Observateur attentif des scènes politiques québécoise et canadienne, l'ancien journaliste de La Presse, Denis Lessard, nous raconte quelques moments-clés de la carrière de l'ancien premier ministre Brian Mulroney.
Comment expliquer que Brian Mulroney, élu pour une première fois en 1984 avec presque un raz-de-marée, avait un taux de popularité de 12 % en novembre 1992 - soit le plus bas de l'histoire - huit ans plus tard?
«Vous avez raison de parler de raz-de-marée en 1984, parce qu'il avait obtenu 211 députés. C'était la plus forte majorité obtenue par un premier ministre au Canada. C'est encore un record aujourd'hui.
«Un mois plus tôt, il y avait eu le référendum sur Charlottetown. Vous savez que ça a un peu cristallisé le mécontentement des Canadiens envers Mulroney parce qu'il y avait déjà deux mandats de fait. Charlottetown, les gens avaient leurs craintes.
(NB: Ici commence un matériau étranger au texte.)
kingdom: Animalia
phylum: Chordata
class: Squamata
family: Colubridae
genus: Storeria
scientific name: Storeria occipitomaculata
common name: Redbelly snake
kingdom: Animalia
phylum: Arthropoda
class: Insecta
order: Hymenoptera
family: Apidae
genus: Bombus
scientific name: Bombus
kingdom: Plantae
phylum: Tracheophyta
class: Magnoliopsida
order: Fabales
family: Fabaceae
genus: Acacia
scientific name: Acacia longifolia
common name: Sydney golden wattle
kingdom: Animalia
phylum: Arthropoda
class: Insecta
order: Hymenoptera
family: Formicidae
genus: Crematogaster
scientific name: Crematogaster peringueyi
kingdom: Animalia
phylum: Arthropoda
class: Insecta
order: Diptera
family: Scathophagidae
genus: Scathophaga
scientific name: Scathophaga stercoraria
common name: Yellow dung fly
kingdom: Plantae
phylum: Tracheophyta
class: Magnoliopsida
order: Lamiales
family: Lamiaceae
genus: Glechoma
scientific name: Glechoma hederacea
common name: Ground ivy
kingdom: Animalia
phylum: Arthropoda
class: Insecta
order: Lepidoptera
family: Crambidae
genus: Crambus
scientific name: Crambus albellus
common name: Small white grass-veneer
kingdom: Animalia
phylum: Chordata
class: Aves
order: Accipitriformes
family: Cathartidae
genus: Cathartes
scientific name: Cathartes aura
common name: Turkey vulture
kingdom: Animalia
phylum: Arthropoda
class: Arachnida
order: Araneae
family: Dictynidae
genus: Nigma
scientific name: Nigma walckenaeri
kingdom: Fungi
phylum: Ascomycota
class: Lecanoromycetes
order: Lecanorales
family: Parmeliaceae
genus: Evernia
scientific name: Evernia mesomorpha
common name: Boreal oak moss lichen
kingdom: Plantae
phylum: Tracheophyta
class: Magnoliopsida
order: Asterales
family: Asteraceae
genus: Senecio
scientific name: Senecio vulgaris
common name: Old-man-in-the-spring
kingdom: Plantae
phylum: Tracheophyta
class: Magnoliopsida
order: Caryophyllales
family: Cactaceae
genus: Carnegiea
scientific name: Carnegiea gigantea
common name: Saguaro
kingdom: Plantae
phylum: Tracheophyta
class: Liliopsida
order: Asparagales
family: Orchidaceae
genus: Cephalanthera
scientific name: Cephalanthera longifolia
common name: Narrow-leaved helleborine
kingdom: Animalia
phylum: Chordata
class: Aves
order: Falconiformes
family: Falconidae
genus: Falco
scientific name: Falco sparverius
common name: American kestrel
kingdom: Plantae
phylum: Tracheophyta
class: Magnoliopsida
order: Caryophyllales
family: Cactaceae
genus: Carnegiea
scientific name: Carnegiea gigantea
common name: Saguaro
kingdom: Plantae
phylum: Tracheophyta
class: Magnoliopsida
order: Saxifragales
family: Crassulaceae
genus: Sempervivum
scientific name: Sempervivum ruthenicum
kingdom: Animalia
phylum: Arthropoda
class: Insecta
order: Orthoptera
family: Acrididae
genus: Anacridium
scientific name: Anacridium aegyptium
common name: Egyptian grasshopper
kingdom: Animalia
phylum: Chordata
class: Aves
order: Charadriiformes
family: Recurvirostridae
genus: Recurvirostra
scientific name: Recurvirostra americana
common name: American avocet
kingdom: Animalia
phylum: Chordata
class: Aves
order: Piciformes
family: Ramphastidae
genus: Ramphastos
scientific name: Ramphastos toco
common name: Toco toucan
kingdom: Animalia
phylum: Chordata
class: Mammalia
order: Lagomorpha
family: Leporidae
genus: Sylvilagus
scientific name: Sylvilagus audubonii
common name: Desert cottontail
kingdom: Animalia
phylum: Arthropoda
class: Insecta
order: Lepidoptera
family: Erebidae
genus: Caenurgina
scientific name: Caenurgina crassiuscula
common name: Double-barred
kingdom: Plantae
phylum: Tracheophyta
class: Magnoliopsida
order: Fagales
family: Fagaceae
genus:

Vous savez qu'à l'époque, Trudeau et puis Chrétien, qui était chef de l'opposition à l'époque, avaient fait une campagne assez dure à l'endroit de la volonté de remettre le Québec dans la Constitution, mais au prix de la reconnaissance d'une société distincte et puis toutes sortes de conditions qui, un peu, inquiétaient, si on veut, au Canada anglais.»
«À l'automne 93, Mulroney était déjà à la fin de son deuxième mandat. C'était son va-tout, un peu qu'il abattait. Lui-même avait parlé dans une entrevue qui avait fait la manchette au Globe and Mail qu'il avait «lancé les dés dans l'espoir de gagner.» Mais au Canada, on n'avait pas beaucoup apprécié cette volonté un peu de jouer avec l'avenir du pays.»
Où est-ce que Denis Lessard situe Brian Mulroney dans l'histoire des premiers ministres du Canada?
«C'est sûr que c'est le niveau le plus élevé, parce qu'il y a eu sa volonté, sa détermination à faire des choses et des choses risquées, parce qu'on a vu qu'il y a eu deux échecs successifs avec la réintégration du Québec dans la Constitution. Mais aujourd'hui, avec 83 % des Canadiens qui jugent son bilan positif, ce n'est pas négligeable. Même 87 % des Québécois trouvent son bilan positif, C'est assez remarquable.»
«Il a toujours dit qu'il ne travaillait pas en fonction de la manchette dans dix jours, mais pour la situation, le bien-être du Canada dans dix ans. Puis, avec le temps, avec le recul du temps, on s'aperçoit qu'il avait raison, que l'histoire lui a été très, très favorable, si on veut. Parce que ses réussites remarquables ont été réalisées. Les gens ont pu les constater, mais longtemps après son départ de la scène politique.»